Welcome to a season of self-examination. This is a time to ponder the depth of God’s love and lengths to which some have gone to bring awareness of that transforming love into the world. It is also a time to ponder what God wills for us and the world; which the Bible names as justice and Jesus called “life abundant.” Finally, it is a time to ponder what God’s love and God’s will for us call us to do. How are we to live? How are we to treat the earth, ourselves, and our neighbors? Let us open ourselves to God’s presence, knowing that God is here and everywhere, and that God speaks to us in our inmost being. Let us open ourselves to God’s wisdom and guidance, trusting that God will lead us in the way of truth. Through hardship, affliction, and calamity, we trust in the transformative love of God to steady us. Prepare yourselves for a journey of the heart. Be open to the grace that enables your growth. With gratitude and wonder, receive the Divine Love in your minds and hearts and souls.
Scripture: Psalm 51: 1-17
Hymn “Just As I Am”
(During the singing of this hymn, the first Lenten candle is extinguished. The diminishing light symbolizes the wavering loyalty of the disciples and the waning of light from the world as Jesus departs from it. Each Sunday, another candle will be extinguished, until the final candle goes out on Good Friday.)
Call to Confession
God, this is a hard time. The focus of Lent is on the pain and suffering of Jesus and our own need for penitence. It is a time of gathering darkness. But we would rather skip this part and go straight to Easter. We would rather ignore the suffering—in you and in the world—and avoid the hard work of true self-examination. Forgive us for wanting this to be bright and painless and easy, when we know that Jesus did not take the easy way, but chose the path of the Cross. Teach us the true meaning of penitence, so that we use this Lenten season to humbly seek a clean heart and a renewed spirit. We pray in the name Jesus Christ. Amen.
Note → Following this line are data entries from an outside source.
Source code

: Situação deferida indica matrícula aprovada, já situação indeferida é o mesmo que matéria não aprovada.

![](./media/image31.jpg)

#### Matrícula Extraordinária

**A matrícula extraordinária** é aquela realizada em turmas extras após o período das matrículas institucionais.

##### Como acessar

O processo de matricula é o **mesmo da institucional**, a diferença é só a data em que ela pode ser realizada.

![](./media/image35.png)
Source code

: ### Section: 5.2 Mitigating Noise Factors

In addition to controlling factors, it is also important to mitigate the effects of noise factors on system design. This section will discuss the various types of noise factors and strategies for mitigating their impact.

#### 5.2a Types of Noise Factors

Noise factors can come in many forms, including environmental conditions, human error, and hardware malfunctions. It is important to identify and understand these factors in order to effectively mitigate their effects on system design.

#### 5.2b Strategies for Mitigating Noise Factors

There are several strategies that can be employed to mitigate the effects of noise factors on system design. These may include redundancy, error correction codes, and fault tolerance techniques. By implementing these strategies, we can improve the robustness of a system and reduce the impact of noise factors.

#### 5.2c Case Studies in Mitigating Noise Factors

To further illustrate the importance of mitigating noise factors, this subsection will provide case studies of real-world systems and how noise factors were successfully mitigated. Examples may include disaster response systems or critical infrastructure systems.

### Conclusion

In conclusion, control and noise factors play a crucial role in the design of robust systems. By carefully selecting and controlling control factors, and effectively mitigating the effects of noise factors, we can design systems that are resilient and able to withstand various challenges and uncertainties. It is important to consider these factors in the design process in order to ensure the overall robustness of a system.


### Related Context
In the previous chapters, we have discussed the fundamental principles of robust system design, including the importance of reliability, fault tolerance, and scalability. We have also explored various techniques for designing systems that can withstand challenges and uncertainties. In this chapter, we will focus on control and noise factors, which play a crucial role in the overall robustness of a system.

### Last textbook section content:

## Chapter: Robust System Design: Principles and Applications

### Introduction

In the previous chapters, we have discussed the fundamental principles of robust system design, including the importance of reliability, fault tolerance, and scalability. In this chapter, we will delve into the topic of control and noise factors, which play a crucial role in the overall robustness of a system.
One: The truth is this: God’s love and mercy are never-ending. God knows us in our inward being; God cleanses us from our sins and shortcomings, and restores to us the joy of salvation.
All: Thanks be to God!
Time for Reflection
(Everyone is invited to commit to writing something that they wish to burn away from their lives. These papers will be gathered and burned and the ashes used for the Imposition of Ashes.)
Hymn “When I Survey the Wondrous Cross”
Scripture Reading 2 Corinthians 5: 20b – 6: 10
Reflection on Lent
Unison Scripture Reading Psalm 23
Hymn “As We Gather at Your Table”
Remember that you are dust, and to dust you shall return.
Yet, out of death comes new life.
Imposition of Ashes
Accomplish in us, O God, the work of your salvation that we may show forth the transformative power of your love.
By the life and death and transformation of Jesus Christ, bring our minds and hearts to such a depth of understanding that we, too, accept the full promise and challenge of your love. Amen.
Our loving Creator does not desire the death of sinners, but rather that they may turn from their distorted lives and live. Therefore we implore God to grant us true repentance that those things which we do this day may be pleasing to God, that the rest of our lives may be lived faithfully, and that at the last we may come to God’s eternal joy; through Jesus Christ.
Thanks be to God! Go in peace. Amen.